___ Records shown ___
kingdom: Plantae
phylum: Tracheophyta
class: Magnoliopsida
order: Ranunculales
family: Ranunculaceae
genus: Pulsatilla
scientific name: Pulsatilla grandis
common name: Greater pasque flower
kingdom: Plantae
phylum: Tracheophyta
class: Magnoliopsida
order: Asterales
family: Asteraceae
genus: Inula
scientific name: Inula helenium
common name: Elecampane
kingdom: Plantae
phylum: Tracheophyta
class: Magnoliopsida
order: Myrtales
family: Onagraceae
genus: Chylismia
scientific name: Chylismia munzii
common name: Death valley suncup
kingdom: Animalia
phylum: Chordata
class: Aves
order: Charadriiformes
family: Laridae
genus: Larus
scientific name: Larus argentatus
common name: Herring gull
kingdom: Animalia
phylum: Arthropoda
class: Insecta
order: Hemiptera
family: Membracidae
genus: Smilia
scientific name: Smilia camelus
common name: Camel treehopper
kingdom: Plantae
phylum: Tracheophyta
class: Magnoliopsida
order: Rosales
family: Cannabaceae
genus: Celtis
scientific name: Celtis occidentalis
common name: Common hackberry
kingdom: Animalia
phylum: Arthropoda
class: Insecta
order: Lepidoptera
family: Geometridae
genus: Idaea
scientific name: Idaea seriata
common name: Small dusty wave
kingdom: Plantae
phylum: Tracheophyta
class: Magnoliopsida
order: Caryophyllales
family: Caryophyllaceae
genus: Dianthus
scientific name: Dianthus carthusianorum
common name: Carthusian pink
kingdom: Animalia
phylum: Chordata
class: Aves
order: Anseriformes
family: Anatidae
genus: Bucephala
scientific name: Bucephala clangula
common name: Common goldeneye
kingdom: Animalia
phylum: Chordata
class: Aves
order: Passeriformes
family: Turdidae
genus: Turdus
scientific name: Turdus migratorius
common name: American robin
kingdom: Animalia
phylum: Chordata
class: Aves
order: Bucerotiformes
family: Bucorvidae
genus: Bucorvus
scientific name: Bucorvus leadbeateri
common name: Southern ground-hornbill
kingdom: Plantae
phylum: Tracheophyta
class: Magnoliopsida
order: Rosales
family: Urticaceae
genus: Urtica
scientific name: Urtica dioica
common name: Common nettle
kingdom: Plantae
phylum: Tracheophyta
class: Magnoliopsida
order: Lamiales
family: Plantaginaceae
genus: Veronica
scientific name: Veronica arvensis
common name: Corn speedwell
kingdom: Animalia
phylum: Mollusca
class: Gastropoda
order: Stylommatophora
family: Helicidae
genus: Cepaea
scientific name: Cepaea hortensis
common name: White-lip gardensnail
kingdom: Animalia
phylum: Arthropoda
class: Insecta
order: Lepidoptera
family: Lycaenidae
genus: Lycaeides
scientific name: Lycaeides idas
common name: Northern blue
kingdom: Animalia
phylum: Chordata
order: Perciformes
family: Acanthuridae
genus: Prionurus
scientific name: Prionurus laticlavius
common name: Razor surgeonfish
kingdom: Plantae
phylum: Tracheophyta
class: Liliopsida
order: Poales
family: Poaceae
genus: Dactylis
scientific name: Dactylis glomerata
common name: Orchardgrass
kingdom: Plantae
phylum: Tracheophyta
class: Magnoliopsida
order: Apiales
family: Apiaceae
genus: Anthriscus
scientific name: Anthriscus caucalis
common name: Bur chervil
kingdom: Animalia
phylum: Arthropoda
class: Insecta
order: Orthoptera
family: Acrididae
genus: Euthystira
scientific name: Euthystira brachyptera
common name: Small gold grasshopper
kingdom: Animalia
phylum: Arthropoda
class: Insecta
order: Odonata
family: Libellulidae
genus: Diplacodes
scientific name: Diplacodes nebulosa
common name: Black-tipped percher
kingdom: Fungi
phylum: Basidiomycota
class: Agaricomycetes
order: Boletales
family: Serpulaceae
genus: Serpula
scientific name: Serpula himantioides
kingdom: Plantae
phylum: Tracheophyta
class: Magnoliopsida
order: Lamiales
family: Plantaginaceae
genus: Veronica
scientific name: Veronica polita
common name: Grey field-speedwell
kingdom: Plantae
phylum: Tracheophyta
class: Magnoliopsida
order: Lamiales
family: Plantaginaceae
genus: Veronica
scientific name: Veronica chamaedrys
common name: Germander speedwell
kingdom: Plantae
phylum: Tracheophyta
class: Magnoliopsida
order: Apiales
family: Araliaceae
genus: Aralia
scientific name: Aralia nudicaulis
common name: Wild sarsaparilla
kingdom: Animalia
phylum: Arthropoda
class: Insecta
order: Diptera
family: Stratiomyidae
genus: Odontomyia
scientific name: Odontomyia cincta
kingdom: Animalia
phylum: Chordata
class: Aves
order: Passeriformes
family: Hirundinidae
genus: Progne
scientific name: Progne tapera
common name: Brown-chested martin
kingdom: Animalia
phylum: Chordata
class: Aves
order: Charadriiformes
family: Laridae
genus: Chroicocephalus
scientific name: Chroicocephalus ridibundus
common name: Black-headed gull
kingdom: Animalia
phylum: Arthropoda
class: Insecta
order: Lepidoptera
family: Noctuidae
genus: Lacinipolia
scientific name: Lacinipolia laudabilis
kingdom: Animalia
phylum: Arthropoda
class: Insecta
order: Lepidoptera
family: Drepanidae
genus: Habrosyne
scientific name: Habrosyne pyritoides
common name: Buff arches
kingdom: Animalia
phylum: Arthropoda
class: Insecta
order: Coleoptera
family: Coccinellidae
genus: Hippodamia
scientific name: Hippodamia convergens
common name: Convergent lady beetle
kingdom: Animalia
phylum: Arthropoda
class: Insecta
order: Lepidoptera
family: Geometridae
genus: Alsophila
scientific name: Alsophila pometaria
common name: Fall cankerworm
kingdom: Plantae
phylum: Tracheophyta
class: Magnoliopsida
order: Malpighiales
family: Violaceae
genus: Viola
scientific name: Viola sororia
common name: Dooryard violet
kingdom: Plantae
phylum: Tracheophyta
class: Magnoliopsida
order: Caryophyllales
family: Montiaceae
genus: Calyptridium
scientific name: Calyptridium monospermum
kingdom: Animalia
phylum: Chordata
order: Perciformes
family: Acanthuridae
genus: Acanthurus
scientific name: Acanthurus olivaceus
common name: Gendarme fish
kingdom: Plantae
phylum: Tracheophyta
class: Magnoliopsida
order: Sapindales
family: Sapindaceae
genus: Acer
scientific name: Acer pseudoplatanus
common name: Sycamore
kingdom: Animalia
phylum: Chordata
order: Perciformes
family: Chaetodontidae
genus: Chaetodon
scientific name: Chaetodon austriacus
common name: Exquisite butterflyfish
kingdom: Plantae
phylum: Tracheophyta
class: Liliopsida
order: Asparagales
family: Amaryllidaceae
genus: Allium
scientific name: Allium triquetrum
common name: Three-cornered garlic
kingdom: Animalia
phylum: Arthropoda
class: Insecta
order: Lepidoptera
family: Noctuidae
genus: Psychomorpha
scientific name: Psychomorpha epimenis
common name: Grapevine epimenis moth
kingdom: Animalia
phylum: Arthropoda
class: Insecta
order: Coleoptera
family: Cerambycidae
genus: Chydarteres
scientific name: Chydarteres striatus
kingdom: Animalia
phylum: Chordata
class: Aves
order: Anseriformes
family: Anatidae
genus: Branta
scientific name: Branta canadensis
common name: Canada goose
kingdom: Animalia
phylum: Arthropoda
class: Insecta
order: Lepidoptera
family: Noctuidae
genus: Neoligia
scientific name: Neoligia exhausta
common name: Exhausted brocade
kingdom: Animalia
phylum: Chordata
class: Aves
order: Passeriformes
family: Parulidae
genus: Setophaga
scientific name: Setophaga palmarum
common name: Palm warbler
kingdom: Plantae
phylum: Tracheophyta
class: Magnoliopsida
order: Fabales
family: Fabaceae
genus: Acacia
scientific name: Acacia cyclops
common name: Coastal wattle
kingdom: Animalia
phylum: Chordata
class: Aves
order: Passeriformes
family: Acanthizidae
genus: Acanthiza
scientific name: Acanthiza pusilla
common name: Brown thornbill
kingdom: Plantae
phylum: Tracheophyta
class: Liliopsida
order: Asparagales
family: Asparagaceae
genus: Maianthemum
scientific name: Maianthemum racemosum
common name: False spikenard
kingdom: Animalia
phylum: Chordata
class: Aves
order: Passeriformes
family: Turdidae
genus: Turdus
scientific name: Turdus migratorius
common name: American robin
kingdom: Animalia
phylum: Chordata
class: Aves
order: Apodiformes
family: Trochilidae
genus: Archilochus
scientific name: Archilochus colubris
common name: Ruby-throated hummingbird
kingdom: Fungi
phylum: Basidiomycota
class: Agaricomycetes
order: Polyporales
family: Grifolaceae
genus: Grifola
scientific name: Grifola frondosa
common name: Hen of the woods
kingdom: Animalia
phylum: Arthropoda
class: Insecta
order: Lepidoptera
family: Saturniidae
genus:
___
Copy the lines above exactly, starting with the line containing "order: Fabales" and ending with the line containing "genus: Maianthemum", both included.

order: Fabales
family: Fabaceae
genus: Acacia
scientific name: Acacia cyclops
common name: Coastal wattle
kingdom: Animalia
phylum: Chordata
class: Aves
order: Passeriformes
family: Acanthizidae
genus: Acanthiza
scientific name: Acanthiza pusilla
common name: Brown thornbill
kingdom: Plantae
phylum: Tracheophyta
class: Liliopsida
order: Asparagales
family: Asparagaceae
genus: Maianthemum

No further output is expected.